Jáuregui Renaud K, Cooper-Bribiesca D, Martínez-Pichardo E, Miguel Puga JA, Rascón-Martínez DM, Sánchez Hurtado LA, Colin Martínez T, Espinosa-Poblano E, Anda-Garay JC, González Diaz JI, Cardeña E, Avelar Garnica F
Int J Environ Res Public Health 19 (1) - [2021-12-25; online 2021-12-25]
The COVID-19 pandemic has provoked generalized uncertainty around the world, with health workers experiencing anxiety, depression, burnout, insomnia, and stress. Although the effects of the pandemic on mental health may change as it evolves, the majority of reports have been web-based, cross-sectional studies. We performed a study assessing acute stress in frontline health workers during two consecutive epidemic waves. After screening for trait anxiety/depression and dissociative experiences, we evaluated changes in acute stress, considering resilience, state anxiety, burnout, depersonalization/derealization symptoms, and quality of sleep as cofactors.
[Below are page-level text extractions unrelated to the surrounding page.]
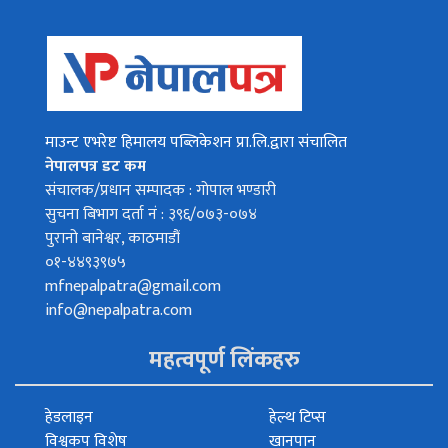
माउन्ट एभरेष्ट हिमालय पब्लिकेशन प्रा.लि.द्वारा संचालित
नेपालपत्र डट कम
संचालक/प्रधान सम्पादक : गोपाल भण्डारी
सुचना बिभाग दर्ता नं : ३९६/०७३-०७४
पुरानो बानेश्वर, काठमाडौं
०१-४४९३९७५
mfnepalpatra@gmail.com
info@nepalpatra.com
महत्वपूर्ण लिंकहरु
हेडलाइन
हेल्थ टिप्स
विश्वकप विशेष
खानपान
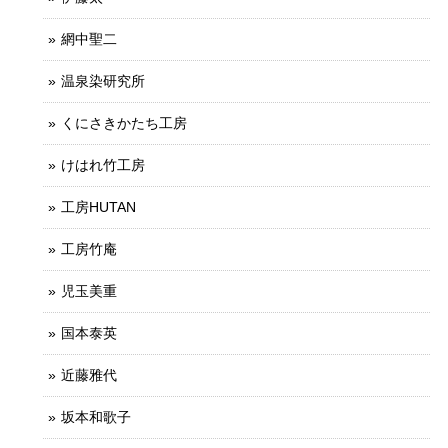
網中聖二
温泉染研究所
くにさきかたち工房
けはれ竹工房
工房HUTAN
工房竹庵
児玉美重
国本泰英
近藤雅代
坂本和歌子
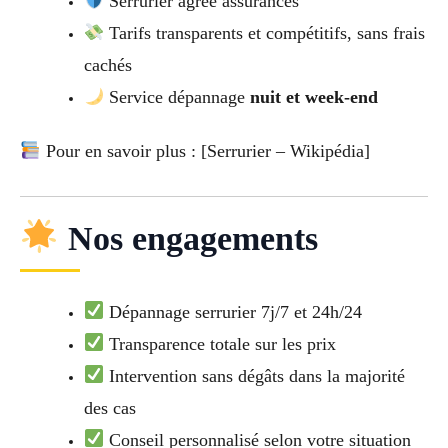
Serrurier agréé assurances
Tarifs transparents et compétitifs, sans frais
cachés
Service dépannage
nuit et week-end
Pour en savoir plus : [Serrurier – Wikipédia]
Nos engagements
Dépannage serrurier 7j/7 et 24h/24
Transparence totale sur les prix
Intervention sans dégâts dans la majorité
des cas
Conseil personnalisé selon votre situation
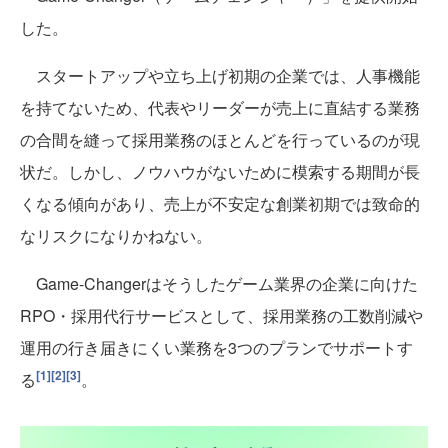
した。
スタートアップや立ち上げ初期の企業では、人事機能
を持てないため、代表やリーダーが売上に直結する業務
の合間を縫って採用業務のほとんどを行っているのが現
状だ。しかし、ノウハウがないために模索する期間が長
くなる傾向があり、売上が不安定な創業初期では致命的
なリスクになりかねない。
Game-Changerはそうしたゲーム業界の企業に向けた
RPO・採用代行サービスとして、採用業務の工数削減や
運用の行き届きにくい業務を3つのプランでサポートす
[1]
[2]
[3]
る
。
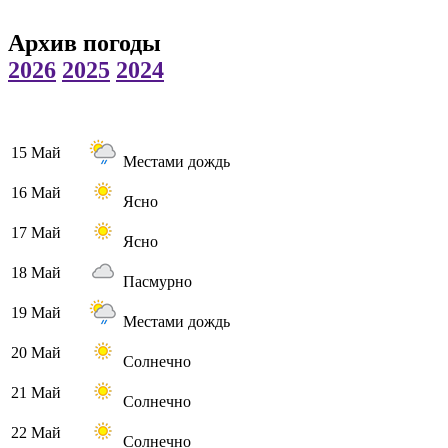
Архив погоды
2026
2025
2024
15 Май
Местами дождь
16 Май
Ясно
17 Май
Ясно
18 Май
Пасмурно
19 Май
Местами дождь
20 Май
Солнечно
21 Май
Солнечно
22 Май
Солнечно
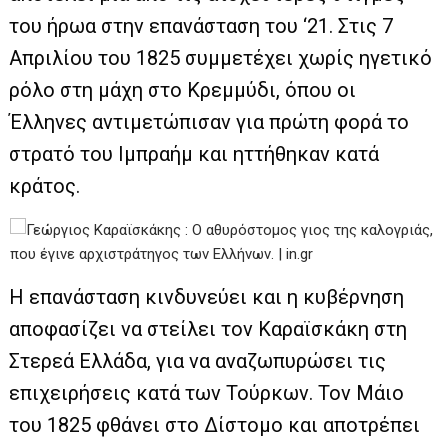
του ήρωα στην επανάσταση του ‘21. Στις 7
Απριλίου του 1825 συμμετέχει χωρίς ηγετικό
ρόλο στη μάχη στο Κρεμμύδι, όπου οι
Έλληνες αντιμετώπισαν για πρώτη φορά το
στρατό του Ιμπραήμ και ηττήθηκαν κατά
κράτος.
Η επανάσταση κινδυνεύει και η κυβέρνηση
αποφασίζει να στείλει τον Καραϊσκάκη στη
Στερεά Ελλάδα, για να αναζωπυρώσει τις
επιχειρήσεις κατά των Τούρκων. Τον Μάιο
του 1825 φθάνει στο Δίστομο και αποτρέπει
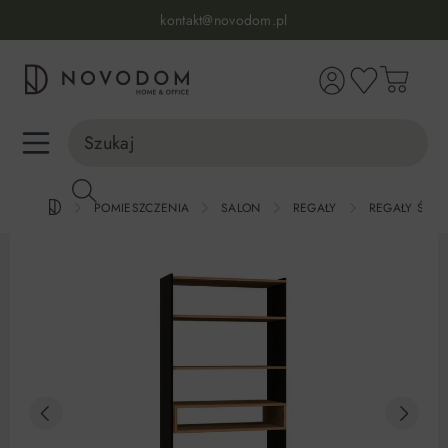
Infolinia:
515 639 067
(pon-pt: 7-17, sb-nd: 9-17)
kontakt@novodom.pl
wnej zawartości
Dostawa z wniesieniem
30 dni na zwrot lub wymianę
98% zadowolonych klientów
Infolinia:
515 639 067
(pon-pt: 7-17, sb-nd: 9-17)
POMIESZCZENIA
SALON
REGAŁY
REGAŁY ŚCIE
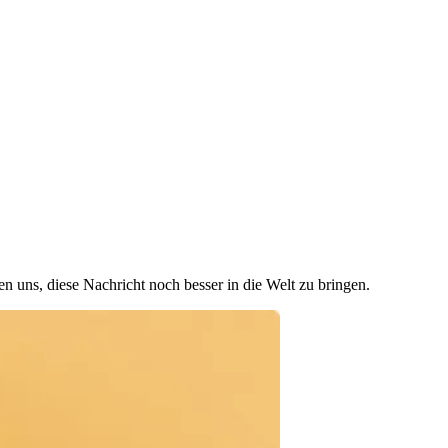
n uns, diese Nachricht noch besser in die Welt zu bringen.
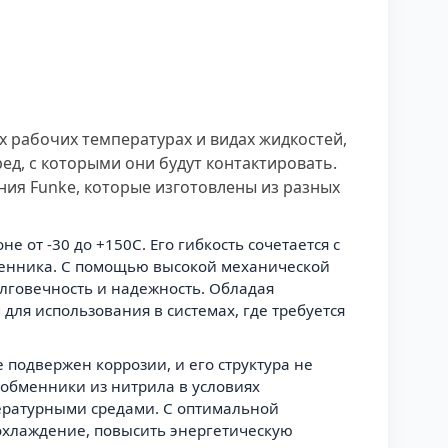
 рабочих температурах и видах жидкостей,
ед, с которыми они будут контактировать.
ния Funke, которые изготовлены из разных
от -30 до +150C. Его гибкость сочетается с
бменника. С помощью высокой механической
олговечность и надежность. Обладая
ля использования в системах, где требуется
 подвержен коррозии, и его структура не
лообменники из нитрила в условиях
ературными средами. C оптимальной
охлаждение, повысить энергетическую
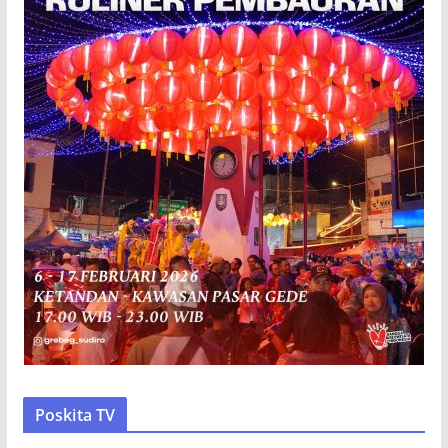
Poskita TV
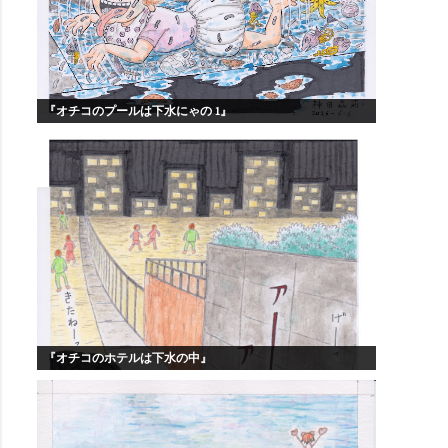
『オチコのプールは下水にゃの 1』
『オチコのホテルは下水の中』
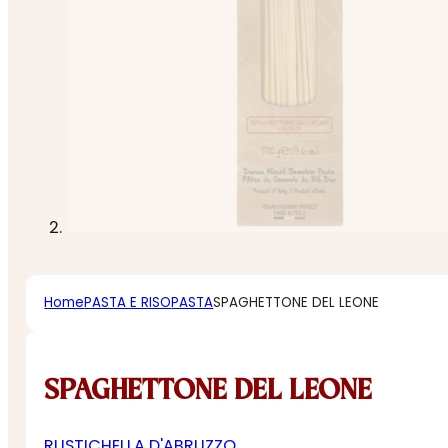
Home
PASTA E RISO
PASTA
SPAGHETTONE DEL LEONE
SPAGHETTONE DEL LEONE
RUSTICHELLA D'ABRUZZO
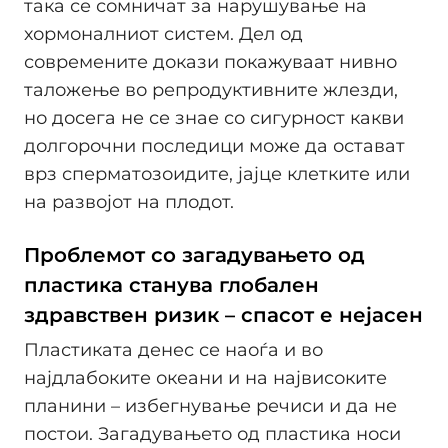
така се сомничат за нарушување на
хормоналниот систем. Дел од
современите докази покажуваат нивно
таложење во репродуктивните жлезди,
но досега не се знае со сигурност какви
долгорочни последици може да остават
врз сперматозоидите, јајце клетките или
на развојот на плодот.
Проблемот со загадувањето од
пластика станува глобален
здравствен ризик – спасот е нејасен
Пластиката денес се наоѓа и во
најдлабоките океани и на највисоките
планини – избегнување речиси и да не
постои. Загадувањето од пластика носи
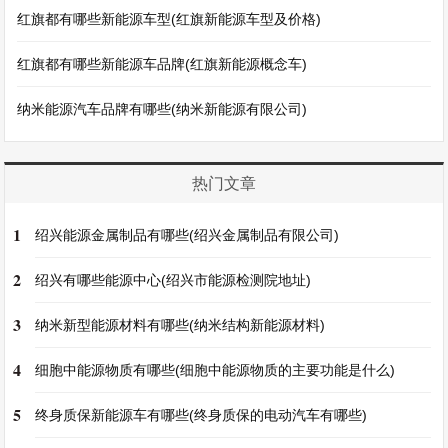
红旗都有哪些新能源车型(红旗新能源车型及价格)
红旗都有哪些新能源车品牌(红旗新能源概念车)
纳米能源汽车品牌有哪些(纳米新能源有限公司)
热门文章
1
绍兴能源金属制品有哪些(绍兴金属制品有限公司)
2
绍兴有哪些能源中心(绍兴市能源检测院地址)
3
纳米新型能源材料有哪些(纳米结构新能源材料)
4
细胞中能源物质有哪些(细胞中能源物质的主要功能是什么)
5
终身质保新能源车有哪些(终身质保的电动汽车有哪些)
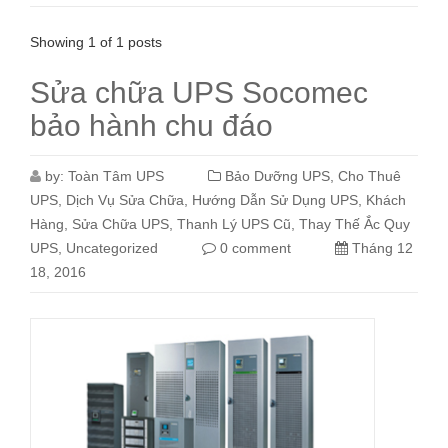
Showing 1 of 1 posts
Sửa chữa UPS Socomec
bảo hành chu đáo
by:
Toàn Tâm UPS
Bảo Dưỡng UPS
,
Cho Thuê
UPS
,
Dịch Vụ Sửa Chữa
,
Hướng Dẫn Sử Dụng UPS
,
Khách
Hàng
,
Sửa Chữa UPS
,
Thanh Lý UPS Cũ
,
Thay Thế Ắc Quy
UPS
,
Uncategorized
0 comment
Tháng 12
18, 2016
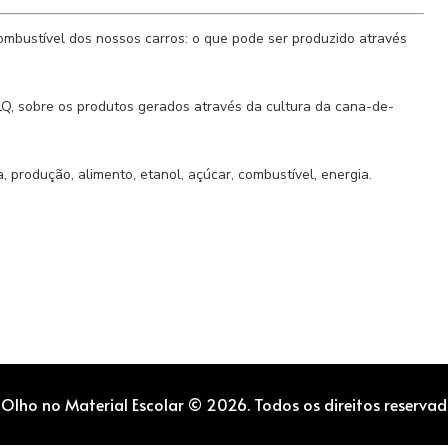
ombustível dos nossos carros: o que pode ser produzido através
Q, sobre os produtos gerados através da cultura da cana-de-
, produção, alimento, etanol, açúcar, combustível, energia.
 Olho no Material Escolar © 2026. Todos os direitos reservad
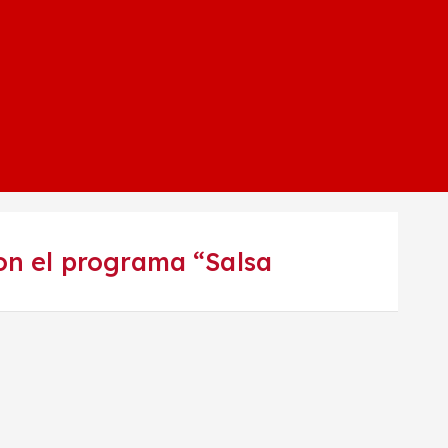
on el programa “Salsa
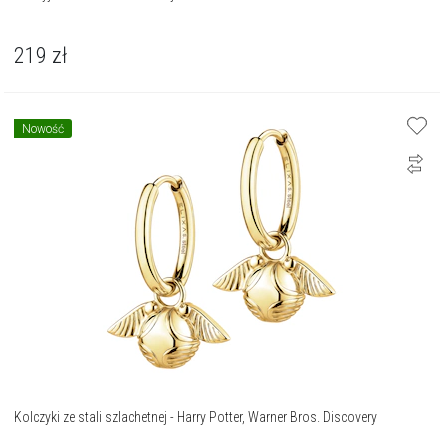
219
zł
Nowość
Kolczyki ze stali szlachetnej - Harry Potter, Warner Bros. Discovery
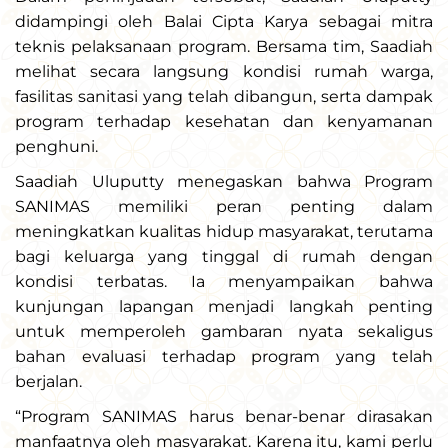
didampingi oleh Balai Cipta Karya sebagai mitra
teknis pelaksanaan program. Bersama tim, Saadiah
melihat secara langsung kondisi rumah warga,
fasilitas sanitasi yang telah dibangun, serta dampak
program terhadap kesehatan dan kenyamanan
penghuni.
Saadiah Uluputty menegaskan bahwa Program
SANIMAS memiliki peran penting dalam
meningkatkan kualitas hidup masyarakat, terutama
bagi keluarga yang tinggal di rumah dengan
kondisi terbatas. Ia menyampaikan bahwa
kunjungan lapangan menjadi langkah penting
untuk memperoleh gambaran nyata sekaligus
bahan evaluasi terhadap program yang telah
berjalan.
“Program SANIMAS harus benar-benar dirasakan
manfaatnya oleh masyarakat. Karena itu, kami perlu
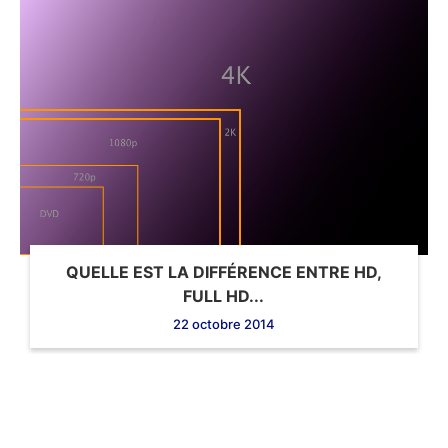
QUELLE EST LA DIFFÉRENCE ENTRE HD,
FULL HD...
22 octobre 2014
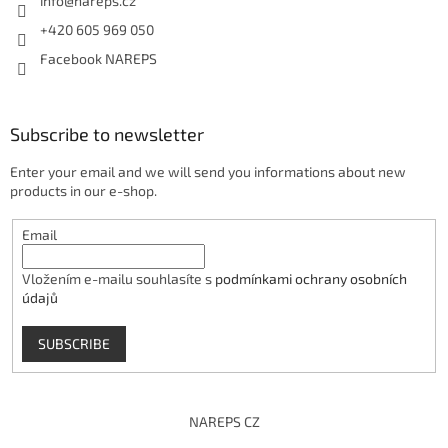
info
@
nareps.cz
+420 605 969 050
Facebook NAREPS
Subscribe to newsletter
Enter your email and we will send you informations about new
products in our e-shop.
Email
Vložením e-mailu souhlasíte s
podmínkami ochrany osobních
údajů
SUBSCRIBE
NAREPS CZ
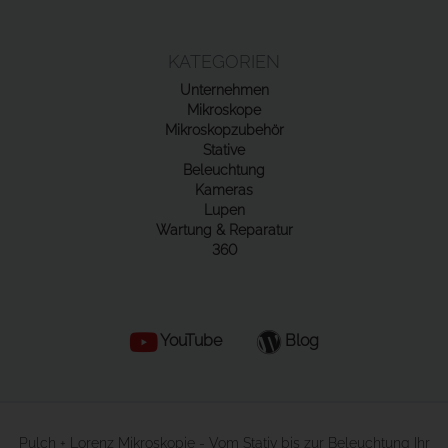
KATEGORIEN
Unternehmen
Mikroskope
Mikroskopzubehör
Stative
Beleuchtung
Kameras
Lupen
Wartung & Reparatur
360
YouTube
Blog
Pulch + Lorenz Mikroskopie - Vom Stativ bis zur Beleuchtung Ihr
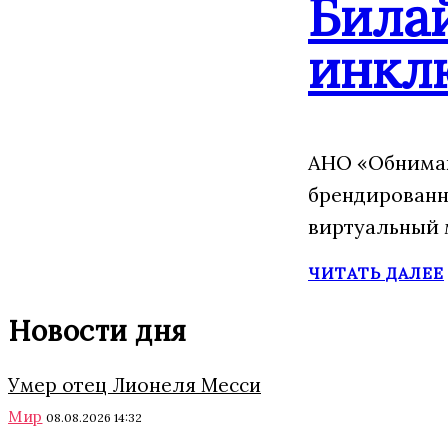
Била
инкл
АНО «Обнимаю
брендированн
виртуальный 
ЧИТАТЬ ДАЛЕЕ
Новости дня
Умер отец Лионеля Месси
Мир
08.08.2026 14:32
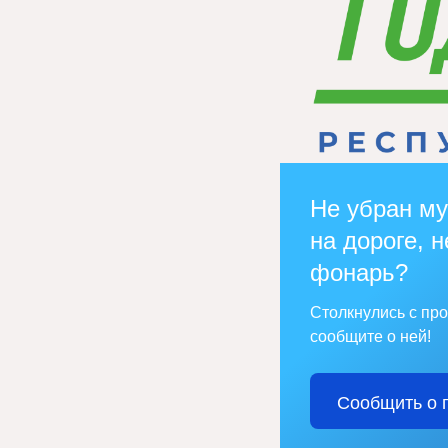
Не убран му
на дороге, н
фонарь?
Столкнулись с пр
сообщите о ней!
Сообщить о 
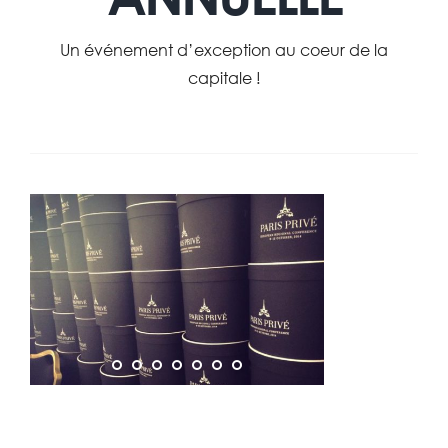
Un événement d’exception au coeur de la
capitale !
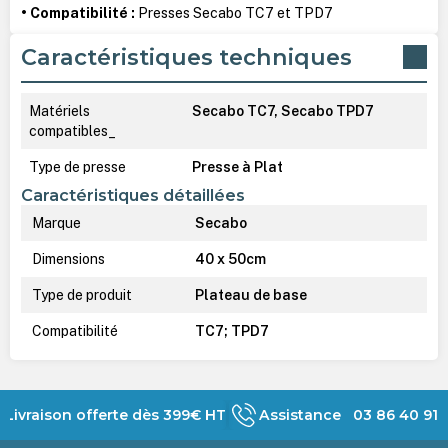
• Compatibilité :
Presses Secabo TC7 et TPD7
Caractéristiques techniques
Matériels
Secabo TC7, Secabo TPD7
compatibles_
Type de presse
Presse à Plat
Caractéristiques détaillées
Marque
Secabo
Dimensions
40 x 50cm
Type de produit
Plateau de base
Compatibilité
TC7; TPD7
Livraison offerte dès 399€ HT
Assistance 03 86 40 91 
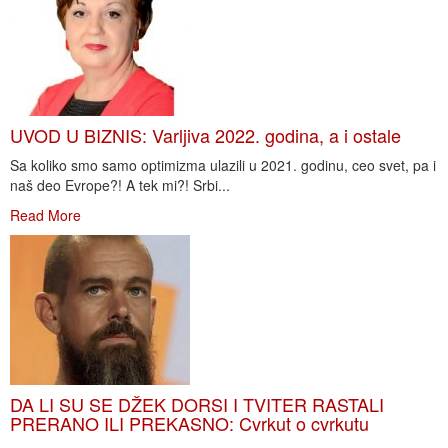
UVOD U BIZNIS: Varljiva 2022. godina, a i ostale
Sa koliko smo samo optimizma ulazili u 2021. godinu, ceo svet, pa i
naš deo Evrope?! A tek mi?! Srbi...
Read More
DA LI SU SE DŽEK DORSI I TVITER RASTALI
PRERANO ILI PREKASNO: Cvrkut o cvrkutu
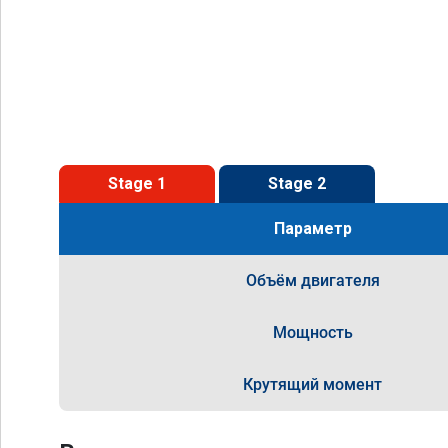
Stage 1
Stage 2
Параметр
Объём двигателя
Мощность
Крутящий момент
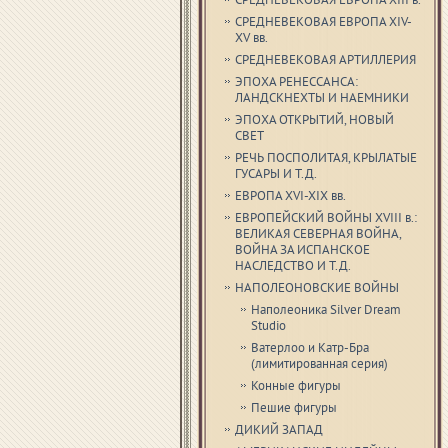
СРЕДНЕВЕКОВАЯ ЕВРОПА XIII в.
СРЕДНЕВЕКОВАЯ ЕВРОПА XIV-
XV вв.
СРЕДНЕВЕКОВАЯ АРТИЛЛЕРИЯ
ЭПОХА РЕНЕССАНСА:
ЛАНДСКНЕХТЫ И НАЕМНИКИ
ЭПОХА ОТКРЫТИЙ, НОВЫЙ
СВЕТ
РЕЧЬ ПОСПОЛИТАЯ, КРЫЛАТЫЕ
ГУСАРЫ И Т.Д.
ЕВРОПА XVI-XIX вв.
ЕВРОПЕЙСКИЙ ВОЙНЫ XVIII в.:
ВЕЛИКАЯ СЕВЕРНАЯ ВОЙНА,
ВОЙНА ЗА ИСПАНСКОЕ
НАСЛЕДСТВО И Т.Д.
НАПОЛЕОНОВСКИЕ ВОЙНЫ
Наполеоника Silver Dream
Studio
Ватерлоо и Катр-Бра
(лимитированная серия)
Конные фигуры
Пешие фигуры
ДИКИЙ ЗАПАД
During the first epidemic wave (April 2020), health workers reported acute stress related to COVID-19, which was related to state anxiety. After the first epidemic wave, acute stress decreased, with no increase during the second epidemic wave (December 2020), and further decreased when vaccination started. During the follow-up (April 2020 to February 2021), the acute stress score was related to bad quality of sleep. However, acute stress, state anxiety, and burnout were all related to trait anxiety/depression, while the resilience score was invariant through time. Overall, the results emphasize the relevance of mental health screening before, during, and after an epidemic wave of infections, in order to enable coping during successive sanitary crises.